I would work on coming to terms with what exactly it is that YOU need, and incorporate that into your scenes. It sounded to me like your sex life is spent satisfying your sub. That's fine, really, but what is being done for you? The phrase "Taken for Granted" just came to mind...

Lisais mine
06-06-2010, 12:06 AM
I think that aftercare can take many forms, I like to have my sub do the clean-up, in my presence, hearing what a good girl she is, taking care of my need to remain focused. It helps her retain her submissive orientation.

Don't think me cold, she then gets to sit at my feet, gets petted, lots of attention, but it's received within her submission, and is far more restorative in her case. For me as well. I too have expended energy, both physical and psychic. I too am dealing with hormones and body chemistry flooding my veins. Her attentions restore me as well.

I learned that without that feedback, I am vaguely disatified after a scene. Nothing I can put my finger on, just a general letdown. But aftercare that is totally focused on the submissive/bottom takes me out of my role... and then we both feel "off".

So we see aftercare as something that requires a fine balance between the submissive's needs and the dominant's needs.

oz, i totally used the idea of having my girl claen up before we went off to cuddle, and i think it worked very well for helping her maintain herself after the scene. thank you, brother

fetishdj
06-06-2010, 02:23 PM
There is still a need for aftercare in online, though the need may be less physical and pressing. Reassurance and comfort can be verbal/typed as much as communicated physically.

flying66
06-08-2010, 02:30 PM
usually I prefer if we sit on the floor so I can curl up into a puddle in his lap... he'll hold me and stroke my hair and tell me what a 'good girl' I've been and how I 'work so hard to please her Master' and uh... yup.

13'sbadkitty
06-08-2010, 05:41 PM
Oz, He has me clean up as well (if i can't walk then when i can) and i never thought of it as anything other than He told me a very long time ago its my job to do so...never questioned He may have a reason for it...thanks for that.
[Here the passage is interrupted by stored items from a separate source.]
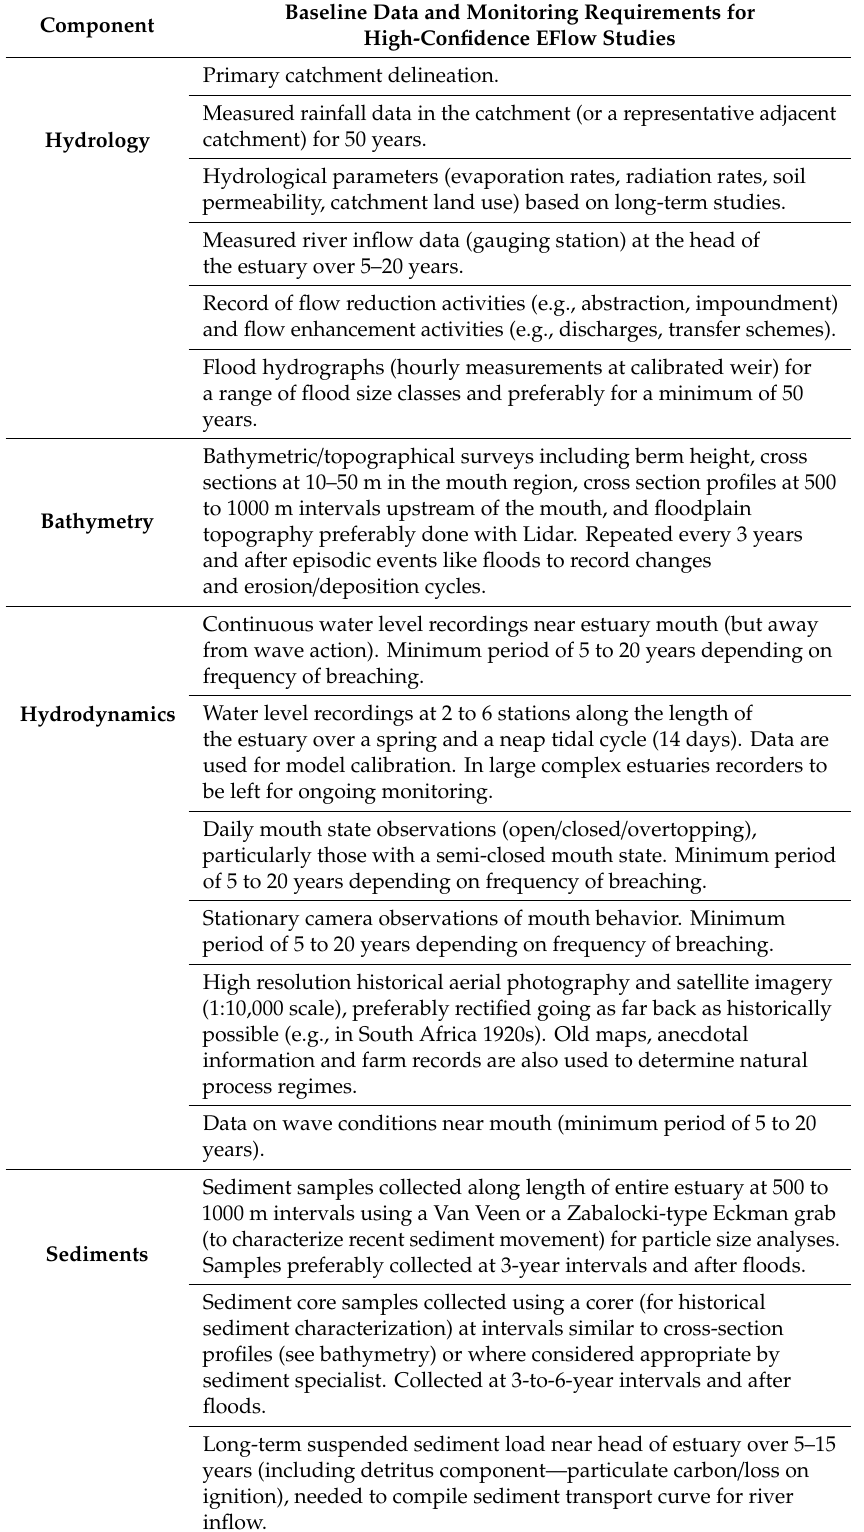
Table 5. Data and monitoring pre-requisites for EFlow studies (modified from Taljaard et al. 2003, [97]).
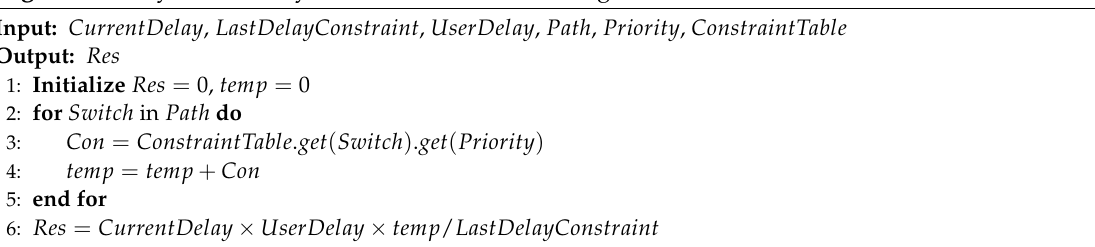
Algorithm 3 Dynamic Delay Constraint Calculation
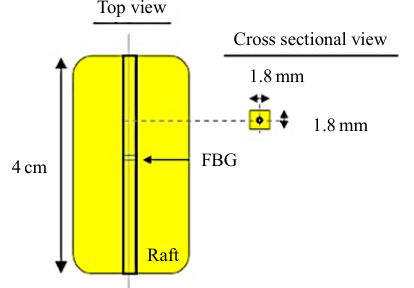
Fig. 1 Illustration (showing key dimensions) of the embedded FBG-based strain sensor designed in this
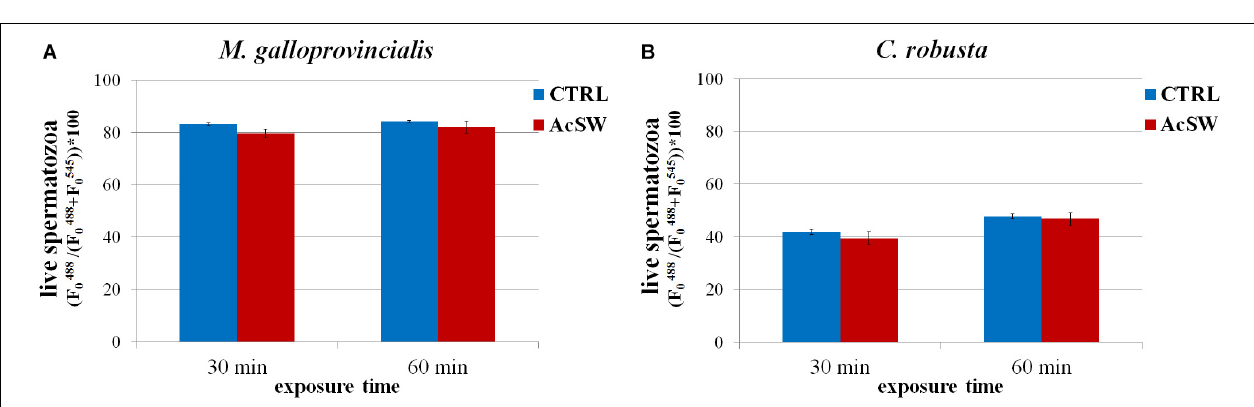
FIGURE 5 | Effect of acidified seawater (AcSW) on intracellular pH of M. galloprovincialis (A) and C. robusta (B) spermatozoa (mean ± SE). pH i was evaluated by using the probe BCECF-AM after sperm exposure for 30 and 60 min to filtered natural seawater with a pH value of 8.1 (CTRL) and to AcSW with a pH value of 7.8. ∗ indicates significant ( P ≤ 0.05) differences.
i don't find my needs for aftercare are consistent anymore with exception to cleaning up and a snack anyways. i do think W/we always cuddle but W/we do most nights anyway. i know though if there was a problem, like i got overwhelmed or made a mistake that upset Him than i definitely need to be reassured. it was a lot of reassuring me for a long time before i felt good enough for Him to begin with and that has seemed to dissipate for the most part thank god. i have found though what i call "post play vulnerability" can last for a day or 2 if the session was particularly rough or W/we did something that i didn't know what He was looking for.